/ 15 March 2005

FirstRand BEE deal cleared up

When you’re right, boast about it. In my first column for the year, I pointed out how misguided the notion was that the FirstRand deal was ”social investment” rather than black economic empowerment (BEE).

The criticism came about because the three BEE participants were all charitable trusts. I argued that one should look beyond this.

”In the FirstRand deal,” I wrote, ”each of the three trusts; Kagiso Trust Investments, the Women’s Development Bank Trust and the Mineworkers Investment Trust, have investment arms run by extremely capable business people … these include Eric Molobi and Paul Nkuna. FirstRand will likely draw from this pool of talent to augment its board.”

Nkuna, Mineworkers Investment Company CEO, has been named as a new board member of FirstRand, as has Kagiso Trust chairperson Yunus Mahomed, and Sonja Sebotsa, an executive director of WDB Investment Holdings.

Another issue I raised at the time was whether these directors needed to be incentivised by FirstRand, given that they were acting for the trusts, not in their personal capacity. This has now been cleared up. According to a recent Stock Exchange News Service statement, the BEE trusts’ directors are specifically excluded from a new, separate trust set up for other black non- executive directors, to reward them for their loyalty.

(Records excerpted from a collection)

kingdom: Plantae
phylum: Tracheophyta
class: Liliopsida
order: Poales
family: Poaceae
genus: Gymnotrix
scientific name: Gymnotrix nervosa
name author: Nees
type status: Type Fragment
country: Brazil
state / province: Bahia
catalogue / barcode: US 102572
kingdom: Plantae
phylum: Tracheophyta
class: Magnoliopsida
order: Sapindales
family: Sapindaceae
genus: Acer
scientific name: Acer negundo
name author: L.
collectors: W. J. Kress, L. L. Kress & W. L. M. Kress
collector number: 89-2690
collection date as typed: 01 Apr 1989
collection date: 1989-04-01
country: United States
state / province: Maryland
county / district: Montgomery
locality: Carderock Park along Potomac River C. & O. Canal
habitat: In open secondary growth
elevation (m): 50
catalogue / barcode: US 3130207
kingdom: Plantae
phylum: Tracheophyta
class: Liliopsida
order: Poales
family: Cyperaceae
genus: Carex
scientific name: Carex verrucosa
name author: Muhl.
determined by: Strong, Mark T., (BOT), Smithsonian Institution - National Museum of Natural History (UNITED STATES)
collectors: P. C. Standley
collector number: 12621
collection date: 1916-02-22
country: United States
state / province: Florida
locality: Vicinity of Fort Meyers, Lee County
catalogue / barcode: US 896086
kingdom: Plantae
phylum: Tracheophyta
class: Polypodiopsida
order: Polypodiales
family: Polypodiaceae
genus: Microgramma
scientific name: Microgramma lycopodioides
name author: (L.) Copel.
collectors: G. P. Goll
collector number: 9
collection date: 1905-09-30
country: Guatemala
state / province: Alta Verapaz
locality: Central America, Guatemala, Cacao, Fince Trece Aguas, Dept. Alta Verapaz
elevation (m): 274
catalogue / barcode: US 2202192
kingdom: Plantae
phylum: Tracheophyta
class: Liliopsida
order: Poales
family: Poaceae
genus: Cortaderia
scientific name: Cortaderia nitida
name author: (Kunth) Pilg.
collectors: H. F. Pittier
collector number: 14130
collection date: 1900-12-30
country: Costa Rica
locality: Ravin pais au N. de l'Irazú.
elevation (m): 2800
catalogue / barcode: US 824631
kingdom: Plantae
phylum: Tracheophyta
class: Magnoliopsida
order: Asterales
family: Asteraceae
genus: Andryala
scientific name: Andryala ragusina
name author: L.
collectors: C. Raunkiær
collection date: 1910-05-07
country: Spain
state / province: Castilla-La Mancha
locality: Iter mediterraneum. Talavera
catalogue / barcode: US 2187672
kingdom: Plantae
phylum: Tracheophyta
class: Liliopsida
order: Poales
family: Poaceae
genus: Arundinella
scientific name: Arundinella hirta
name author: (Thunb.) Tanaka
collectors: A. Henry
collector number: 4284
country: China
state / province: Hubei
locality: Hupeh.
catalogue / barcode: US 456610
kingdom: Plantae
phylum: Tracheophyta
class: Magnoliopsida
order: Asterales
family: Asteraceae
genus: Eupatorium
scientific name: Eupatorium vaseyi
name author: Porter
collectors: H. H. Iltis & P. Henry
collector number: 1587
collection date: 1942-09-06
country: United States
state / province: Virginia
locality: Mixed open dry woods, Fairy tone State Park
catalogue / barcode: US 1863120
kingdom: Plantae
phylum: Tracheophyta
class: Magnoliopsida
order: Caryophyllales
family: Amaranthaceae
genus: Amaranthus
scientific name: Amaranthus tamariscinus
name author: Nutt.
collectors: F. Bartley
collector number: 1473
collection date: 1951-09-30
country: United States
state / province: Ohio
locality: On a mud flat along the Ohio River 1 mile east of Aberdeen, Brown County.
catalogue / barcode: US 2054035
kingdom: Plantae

**Exercise 1:**
Translate this sentence from the FirstRand column into Spanish: "The criticism came about because the three BEE participants were all charitable trusts."
**Exercise 2:**
According to the FirstRand column, what position does Sonja Sebotsa hold?
**Exercise 3:**
Reproduce word for word the portion of the FirstRand column starting at "Another issue I" and ending at "for their loyalty.".

**Exercise answer 1:**
La crítica surgió porque los tres participantes del BEE eran todos fideicomisos benéficos.

**Exercise answer 2:**
Sonja Sebotsa is an executive director of WDB Investment Holdings.

**Exercise answer 3:**
Another issue I raised at the time was whether these directors needed to be incentivised by FirstRand, given that they were acting for the trusts, not in their personal capacity. This has now been cleared up. According to a recent Stock Exchange News Service statement, the BEE trusts’ directors are specifically excluded from a new, separate trust set up for other black non- executive directors, to reward them for their loyalty.